--- Start Exercise inputs ---

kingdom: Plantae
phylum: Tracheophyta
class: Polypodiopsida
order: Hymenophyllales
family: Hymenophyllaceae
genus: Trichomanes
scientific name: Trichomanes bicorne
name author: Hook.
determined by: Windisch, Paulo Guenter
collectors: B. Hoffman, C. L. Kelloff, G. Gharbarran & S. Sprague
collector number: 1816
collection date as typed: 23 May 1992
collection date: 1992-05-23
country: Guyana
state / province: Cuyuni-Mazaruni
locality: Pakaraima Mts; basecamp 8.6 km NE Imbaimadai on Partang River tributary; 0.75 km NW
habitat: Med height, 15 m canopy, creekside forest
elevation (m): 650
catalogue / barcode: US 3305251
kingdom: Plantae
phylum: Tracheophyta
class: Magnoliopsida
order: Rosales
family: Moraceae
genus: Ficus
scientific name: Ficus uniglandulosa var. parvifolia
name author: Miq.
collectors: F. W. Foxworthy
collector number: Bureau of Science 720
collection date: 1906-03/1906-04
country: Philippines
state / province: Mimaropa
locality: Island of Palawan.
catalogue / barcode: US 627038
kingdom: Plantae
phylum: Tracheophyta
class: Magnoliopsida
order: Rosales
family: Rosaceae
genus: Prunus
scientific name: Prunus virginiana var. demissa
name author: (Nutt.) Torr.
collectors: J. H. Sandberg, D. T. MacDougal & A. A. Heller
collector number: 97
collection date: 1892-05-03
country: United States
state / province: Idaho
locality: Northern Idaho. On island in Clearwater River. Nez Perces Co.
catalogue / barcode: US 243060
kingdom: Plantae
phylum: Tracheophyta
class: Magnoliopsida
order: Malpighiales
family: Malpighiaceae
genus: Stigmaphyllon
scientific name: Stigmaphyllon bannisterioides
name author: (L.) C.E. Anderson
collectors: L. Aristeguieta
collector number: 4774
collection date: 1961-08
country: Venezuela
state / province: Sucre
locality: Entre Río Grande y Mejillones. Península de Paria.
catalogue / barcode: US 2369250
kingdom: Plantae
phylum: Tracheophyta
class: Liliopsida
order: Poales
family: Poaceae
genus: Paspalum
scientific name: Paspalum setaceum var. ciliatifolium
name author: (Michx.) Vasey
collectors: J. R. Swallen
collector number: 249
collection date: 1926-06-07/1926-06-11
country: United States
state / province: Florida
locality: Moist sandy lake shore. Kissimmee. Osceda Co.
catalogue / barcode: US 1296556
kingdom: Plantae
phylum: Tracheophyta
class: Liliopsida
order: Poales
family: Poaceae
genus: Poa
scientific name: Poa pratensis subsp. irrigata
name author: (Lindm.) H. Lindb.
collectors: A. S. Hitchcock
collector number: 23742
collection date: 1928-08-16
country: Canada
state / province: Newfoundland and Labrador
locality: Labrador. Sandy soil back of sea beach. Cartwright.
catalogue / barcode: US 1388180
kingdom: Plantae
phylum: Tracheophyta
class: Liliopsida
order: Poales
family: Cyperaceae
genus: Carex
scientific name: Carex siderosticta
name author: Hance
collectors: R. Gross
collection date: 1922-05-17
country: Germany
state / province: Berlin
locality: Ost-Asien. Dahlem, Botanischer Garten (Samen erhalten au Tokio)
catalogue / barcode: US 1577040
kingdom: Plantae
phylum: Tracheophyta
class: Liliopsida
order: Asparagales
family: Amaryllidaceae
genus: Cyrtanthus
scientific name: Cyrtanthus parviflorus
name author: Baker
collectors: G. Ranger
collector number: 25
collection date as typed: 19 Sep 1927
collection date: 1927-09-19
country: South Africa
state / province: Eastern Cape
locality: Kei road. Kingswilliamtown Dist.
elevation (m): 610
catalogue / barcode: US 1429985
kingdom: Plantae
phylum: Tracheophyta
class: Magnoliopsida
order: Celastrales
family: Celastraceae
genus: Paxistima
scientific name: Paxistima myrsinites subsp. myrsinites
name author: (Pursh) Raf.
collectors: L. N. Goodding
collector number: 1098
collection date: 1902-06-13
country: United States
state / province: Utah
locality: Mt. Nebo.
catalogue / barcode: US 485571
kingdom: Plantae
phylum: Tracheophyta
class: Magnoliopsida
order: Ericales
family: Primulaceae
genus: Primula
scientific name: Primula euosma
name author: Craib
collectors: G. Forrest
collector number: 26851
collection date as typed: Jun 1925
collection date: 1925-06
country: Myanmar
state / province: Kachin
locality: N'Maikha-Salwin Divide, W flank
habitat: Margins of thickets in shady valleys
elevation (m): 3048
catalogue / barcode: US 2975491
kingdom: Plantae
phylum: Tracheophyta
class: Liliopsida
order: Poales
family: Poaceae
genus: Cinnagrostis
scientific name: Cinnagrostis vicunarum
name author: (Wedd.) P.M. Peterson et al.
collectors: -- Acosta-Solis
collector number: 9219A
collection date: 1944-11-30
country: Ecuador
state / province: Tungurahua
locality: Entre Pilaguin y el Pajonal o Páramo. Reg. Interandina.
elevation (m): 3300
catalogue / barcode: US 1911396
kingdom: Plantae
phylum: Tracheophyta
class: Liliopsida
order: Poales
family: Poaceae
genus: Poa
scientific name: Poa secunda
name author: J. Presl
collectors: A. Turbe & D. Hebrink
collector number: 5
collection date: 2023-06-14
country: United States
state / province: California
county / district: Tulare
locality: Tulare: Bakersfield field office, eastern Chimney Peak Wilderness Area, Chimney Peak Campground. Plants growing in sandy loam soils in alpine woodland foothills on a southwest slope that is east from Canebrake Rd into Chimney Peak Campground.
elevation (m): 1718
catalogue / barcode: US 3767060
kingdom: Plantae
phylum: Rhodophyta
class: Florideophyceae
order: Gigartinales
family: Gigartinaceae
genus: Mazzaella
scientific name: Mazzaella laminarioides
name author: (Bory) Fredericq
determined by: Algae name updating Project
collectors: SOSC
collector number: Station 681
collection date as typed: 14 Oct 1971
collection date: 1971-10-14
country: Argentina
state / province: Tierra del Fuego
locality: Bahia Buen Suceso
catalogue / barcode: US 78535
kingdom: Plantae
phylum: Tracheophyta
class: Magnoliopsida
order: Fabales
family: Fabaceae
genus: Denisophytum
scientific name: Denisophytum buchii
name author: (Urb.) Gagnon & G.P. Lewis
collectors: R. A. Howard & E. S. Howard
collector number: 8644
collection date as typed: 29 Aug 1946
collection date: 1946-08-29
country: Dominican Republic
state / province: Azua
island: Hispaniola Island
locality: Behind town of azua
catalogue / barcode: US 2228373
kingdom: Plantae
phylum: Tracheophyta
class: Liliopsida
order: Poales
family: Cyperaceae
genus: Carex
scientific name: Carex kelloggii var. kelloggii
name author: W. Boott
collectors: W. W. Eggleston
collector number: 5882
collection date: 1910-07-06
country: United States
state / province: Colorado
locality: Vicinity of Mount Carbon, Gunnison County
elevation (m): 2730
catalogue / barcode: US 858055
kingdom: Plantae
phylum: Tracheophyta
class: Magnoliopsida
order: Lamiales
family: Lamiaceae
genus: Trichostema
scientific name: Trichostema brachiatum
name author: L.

--- End Exercise inputs ---

- **Set exercise**:
Format the lines of the items above as a JSON list of strings, one string per line, leaving out blank lines. Begin at the line containing "collectors: J. H." and stop after the line containing "collectors: G. Ranger".

- **Reply to the exercise**:
[
  "collectors: J. H. Sandberg, D. T. MacDougal & A. A. Heller",
  "collector number: 97",
  "collection date: 1892-05-03",
  "country: United States",
  "state / province: Idaho",
  "locality: Northern Idaho. On island in Clearwater River. Nez Perces Co.",
  "catalogue / barcode: US 243060",
  "kingdom: Plantae",
  "phylum: Tracheophyta",
  "class: Magnoliopsida",
  "order: Malpighiales",
  "family: Malpighiaceae",
  "genus: Stigmaphyllon",
  "scientific name: Stigmaphyllon bannisterioides",
  "name author: (L.) C.E. Anderson",
  "collectors: L. Aristeguieta",
  "collector number: 4774",
  "collection date: 1961-08",
  "country: Venezuela",
  "state / province: Sucre",
  "locality: Entre Río Grande y Mejillones. Península de Paria.",
  "catalogue / barcode: US 2369250",
  "kingdom: Plantae",
  "phylum: Tracheophyta",
  "class: Liliopsida",
  "order: Poales",
  "family: Poaceae",
  "genus: Paspalum",
  "scientific name: Paspalum setaceum var. ciliatifolium",
  "name author: (Michx.) Vasey",
  "collectors: J. R. Swallen",
  "collector number: 249",
  "collection date: 1926-06-07/1926-06-11",
  "country: United States",
  "state / province: Florida",
  "locality: Moist sandy lake shore. Kissimmee. Osceda Co.",
  "catalogue / barcode: US 1296556",
  "kingdom: Plantae",
  "phylum: Tracheophyta",
  "class: Liliopsida",
  "order: Poales",
  "family: Poaceae",
  "genus: Poa",
  "scientific name: Poa pratensis subsp. irrigata",
  "name author: (Lindm.) H. Lindb.",
  "collectors: A. S. Hitchcock",
  "collector number: 23742",
  "collection date: 1928-08-16",
  "country: Canada",
  "state / province: Newfoundland and Labrador",
  "locality: Labrador. Sandy soil back of sea beach. Cartwright.",
  "catalogue / barcode: US 1388180",
  "kingdom: Plantae",
  "phylum: Tracheophyta",
  "class: Liliopsida",
  "order: Poales",
  "family: Cyperaceae",
  "genus: Carex",
  "scientific name: Carex siderosticta",
  "name author: Hance",
  "collectors: R. Gross",
  "collection date: 1922-05-17",
  "country: Germany",
  "state / province: Berlin",
  "locality: Ost-Asien. Dahlem, Botanischer Garten (Samen erhalten au Tokio)",
  "catalogue / barcode: US 1577040",
  "kingdom: Plantae",
  "phylum: Tracheophyta",
  "class: Liliopsida",
  "order: Asparagales",
  "family: Amaryllidaceae",
  "genus: Cyrtanthus",
  "scientific name: Cyrtanthus parviflorus",
  "name author: Baker",
  "collectors: G. Ranger"
]